El día en que noté con presión esa dificultad fue un domingo en el que se lee un texto de la carta de Santiago. Me pidieron de una parroquia del centro que celebrara una de las misas. La gente que acude a esa parroquia ha hecho estudios y está bien situada. El capítulo 5 de Santiago dice cosas como estas: “Ahora bien, vosotros, ricos, llorad y dad alaridos por las desgracias que están para caer sobre vosotros. Vuestra riqueza está podrida y vuestros vestidos están apolillados; vuestro oro y vuestra plata están tomados de herrumbre y su herrumbre será testimonio contra vosotros y devorará vuestras carnes como fuego. Habéis acumulado riquezas en estos días que son los últimos. Mirad, el salario de los obreros que segaron vuestros campos y que no habéis pagado está gritando; y los gritos de los segadores han llegado a los oídos del Señor de los ejércitos. Habéis vivido sobre la tierra lujosamente y os habéis entregado a los placeres; habéis hartado vuestros corazones para el día de la matanza” (5,1-5)
En un País de diferencias sociales tan enormes, donde los sindicatos están impedidos en todas o casi todas las empresas privadas, leer un texto como ese y comentarlo aunque sea brevemente, se hace muy cuesta arriba. No es que no haya que decirlo. Hay que decirlo, quizás con expresiones menos brutas. La verdad duele; y la verdad económica sobre los sueldos y sobre el abuso contra los trabajadores puede ir más allá de la molestia o disgusto que produzcan tales predicaciones.

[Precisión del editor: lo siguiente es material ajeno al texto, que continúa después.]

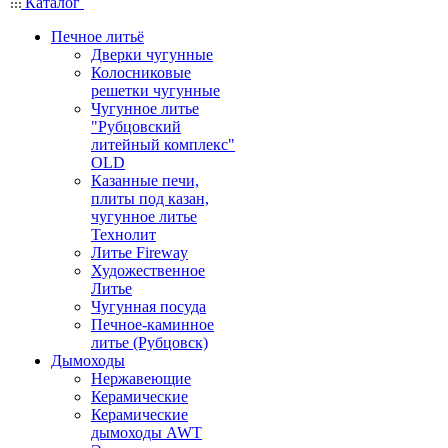
Каталог
Печное литьё
Дверки чугунные
Колосниковые
решетки чугунные
Чугунное литье
"Рубцовский
литейный комплекс"
OLD
Казанные печи,
плиты под казан,
чугунное литье
Технолит
Литье Fireway
Художественное
Литье
Чугунная посуда
Печное-каминное
литье (Рубцовск)
Дымоходы
Нержавеющие
Керамические
Керамические
дымоходы AWT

Es cierto que la Iglesia ha dicho cosas buenas sobre el problema social, en un tono menos agresivo que el texto mencionado. Los textos bíblicos tienen más fuerza que cualquiera de los documentos de la Iglesia. Son portadores de enseñanzas sociales fundamentales. Pero hemos de reconocer que, en conjunto, la Doctrina Social es el cuerpo ideológico más importante que tiene el mundo de hoy. Lo que ocurre es que el tema social no es una fuente habitual de las catequesis y predicaciones.
Todos los sacerdotes debiéramos cultivar la sensibilidad social y el conocimiento básico de los problemas sociales y políticos de nuestro país y del mundo. Pero reconozcamos que nuestra vocación presbiteral lleva consigo algunas dificultades contra la dimensión social de la fe cristiana. La ordenación nos coloca en un estatus social superior al de la mayoría de la población, sobre todo en los países pobres, lo cual es un obstáculo para una predicación libre y comprometida. Por otro lado, el trabajo parroquial absorbe todas las energías de los sacerdotes, y más si el sacerdote tiene varias parroquias a su cargo. Y es posible que la formación recibida en determinadas instancias no desarrolle el sentido social.
A pesar de esas y otras dificultades, es necesario que los presbíteros afinemos el sentido social con estudios y lecturas y con el contacto directo con algunos trabajadores. No se adquiere el verdadero sentido social solamente con lecturas. La visión directa de la realidad y el contacto con los trabajadores han son factores necesarios para adquirir sentido social. Los sacerdotes lo necesitamos, si queremos ser fieles a nuestra vocación de voceros de la Palabra de Dios y evangelizadores. Recordemos que la evangelización tiene dos dimensiones, religiosa y social. La evangelización queda coja, cuando cultivamos con fuerza la dimensión religiosa y abandonamos o descuidamos su dimensión social.